Tuesday, September 27, 2005

The Dead Can Still Dance

They appeared last night.
A sighting … The apparition's appointed rounds: Humphrey's By the Bay.

Lisa
Sings like someone alien, a voice from another world, too beautiful to be “only” human. As if what she knew wouldn’t fit into any earthy language.

Singing from the foundations of all we in our hundreds of civilizations have ever known.

A voice of primal beauty, stripped of artifice down to the bedrock art itself. Raw, so dark as to come full circle toward light itself. Other times, angelic and spacious as the air it re-creates in its own honor: a breeze newly christened sweeps out over the night bay water. Seagulls remark their surprise, a Greek chorus.

Her voice is proto-human … a lone voice singing out to the universe as if it cared, cared enough to listen, and could even understand what it is to be human, to be foundered on this earth for these last few hundreds of thousands of years, and so desperately hoping to be around for just a little while longer …

Lisa sings. What she does honors the age-old art.

• Complete the following
A. Answer these about the post titled "The Dead Can Still Dance":
(i) Where were the apparition's appointed rounds?
(ii) What remarks its surprise over the night bay water?
(iii) What does the final line say Lisa's singing honors?
B. Can you copy, word for word, the part of the post titled "The Dead Can Still Dance" between "The Dead Can" and "a Greek chorus.", inclusive?
The lines that follow have nothing to do with the post above.

• Dataset excerpts
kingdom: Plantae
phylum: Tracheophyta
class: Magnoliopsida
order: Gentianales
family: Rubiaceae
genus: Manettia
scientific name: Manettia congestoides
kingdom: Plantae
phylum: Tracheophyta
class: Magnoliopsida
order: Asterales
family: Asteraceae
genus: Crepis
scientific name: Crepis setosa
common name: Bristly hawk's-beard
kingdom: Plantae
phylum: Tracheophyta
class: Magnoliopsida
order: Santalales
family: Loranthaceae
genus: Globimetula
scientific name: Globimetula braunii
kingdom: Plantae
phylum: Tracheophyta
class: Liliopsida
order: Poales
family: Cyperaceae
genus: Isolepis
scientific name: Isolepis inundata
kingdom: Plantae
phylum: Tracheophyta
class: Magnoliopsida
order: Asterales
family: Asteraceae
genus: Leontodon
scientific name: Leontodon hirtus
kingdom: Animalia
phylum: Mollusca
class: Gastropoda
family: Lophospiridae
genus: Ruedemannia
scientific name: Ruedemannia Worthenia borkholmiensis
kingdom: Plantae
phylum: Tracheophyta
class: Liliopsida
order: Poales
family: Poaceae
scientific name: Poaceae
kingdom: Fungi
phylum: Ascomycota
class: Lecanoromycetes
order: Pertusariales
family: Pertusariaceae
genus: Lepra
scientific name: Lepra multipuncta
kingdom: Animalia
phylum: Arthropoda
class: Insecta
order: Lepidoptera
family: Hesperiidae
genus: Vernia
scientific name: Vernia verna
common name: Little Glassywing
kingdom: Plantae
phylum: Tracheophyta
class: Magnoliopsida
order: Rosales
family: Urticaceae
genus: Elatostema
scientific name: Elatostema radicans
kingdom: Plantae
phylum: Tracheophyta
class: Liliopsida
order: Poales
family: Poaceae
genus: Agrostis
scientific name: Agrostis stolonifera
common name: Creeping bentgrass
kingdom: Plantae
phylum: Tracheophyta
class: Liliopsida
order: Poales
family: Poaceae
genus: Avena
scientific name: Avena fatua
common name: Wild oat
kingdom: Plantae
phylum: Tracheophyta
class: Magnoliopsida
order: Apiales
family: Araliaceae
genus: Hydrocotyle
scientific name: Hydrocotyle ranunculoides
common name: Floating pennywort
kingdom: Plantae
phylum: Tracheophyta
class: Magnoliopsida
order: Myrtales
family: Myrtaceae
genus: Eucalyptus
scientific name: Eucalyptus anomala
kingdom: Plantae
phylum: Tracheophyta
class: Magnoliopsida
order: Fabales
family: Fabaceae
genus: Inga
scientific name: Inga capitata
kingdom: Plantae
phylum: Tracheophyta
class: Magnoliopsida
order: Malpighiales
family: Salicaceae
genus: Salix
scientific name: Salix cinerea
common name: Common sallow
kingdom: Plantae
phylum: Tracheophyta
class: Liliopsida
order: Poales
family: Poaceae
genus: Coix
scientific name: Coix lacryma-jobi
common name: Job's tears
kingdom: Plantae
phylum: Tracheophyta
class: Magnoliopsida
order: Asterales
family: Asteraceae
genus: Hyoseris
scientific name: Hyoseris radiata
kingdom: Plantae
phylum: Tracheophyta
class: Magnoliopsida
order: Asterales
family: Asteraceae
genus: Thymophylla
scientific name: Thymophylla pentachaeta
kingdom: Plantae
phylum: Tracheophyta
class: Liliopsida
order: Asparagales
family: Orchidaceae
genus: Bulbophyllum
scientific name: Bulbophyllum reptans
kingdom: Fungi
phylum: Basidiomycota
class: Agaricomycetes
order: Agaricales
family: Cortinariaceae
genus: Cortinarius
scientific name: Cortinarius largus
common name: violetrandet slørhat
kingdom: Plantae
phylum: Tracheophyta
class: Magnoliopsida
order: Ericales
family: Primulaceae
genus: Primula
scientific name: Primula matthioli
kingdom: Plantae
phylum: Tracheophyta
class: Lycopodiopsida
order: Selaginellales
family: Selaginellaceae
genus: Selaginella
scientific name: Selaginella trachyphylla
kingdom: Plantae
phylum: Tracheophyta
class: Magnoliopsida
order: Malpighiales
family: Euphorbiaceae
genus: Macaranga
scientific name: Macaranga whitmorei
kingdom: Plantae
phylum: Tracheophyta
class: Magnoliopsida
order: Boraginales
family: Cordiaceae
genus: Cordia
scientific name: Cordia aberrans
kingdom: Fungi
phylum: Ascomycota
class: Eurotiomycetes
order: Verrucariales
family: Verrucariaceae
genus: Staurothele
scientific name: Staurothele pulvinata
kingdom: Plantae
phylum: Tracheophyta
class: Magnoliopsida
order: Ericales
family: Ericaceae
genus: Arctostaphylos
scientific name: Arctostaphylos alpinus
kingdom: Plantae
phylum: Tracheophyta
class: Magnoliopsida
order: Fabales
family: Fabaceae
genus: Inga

• Outputs
A.
(i) Humphrey's By the Bay.
(ii) Seagulls.
(iii) The age-old art.

B.
The Dead Can Still Dance

They appeared last night.
A sighting … The apparition's appointed rounds: Humphrey's By the Bay.

Lisa
Sings like someone alien, a voice from another world, too beautiful to be “only” human. As if what she knew wouldn’t fit into any earthy language.

Singing from the foundations of all we in our hundreds of civilizations have ever known.

A voice of primal beauty, stripped of artifice down to the bedrock art itself. Raw, so dark as to come full circle toward light itself. Other times, angelic and spacious as the air it re-creates in its own honor: a breeze newly christened sweeps out over the night bay water. Seagulls remark their surprise, a Greek chorus.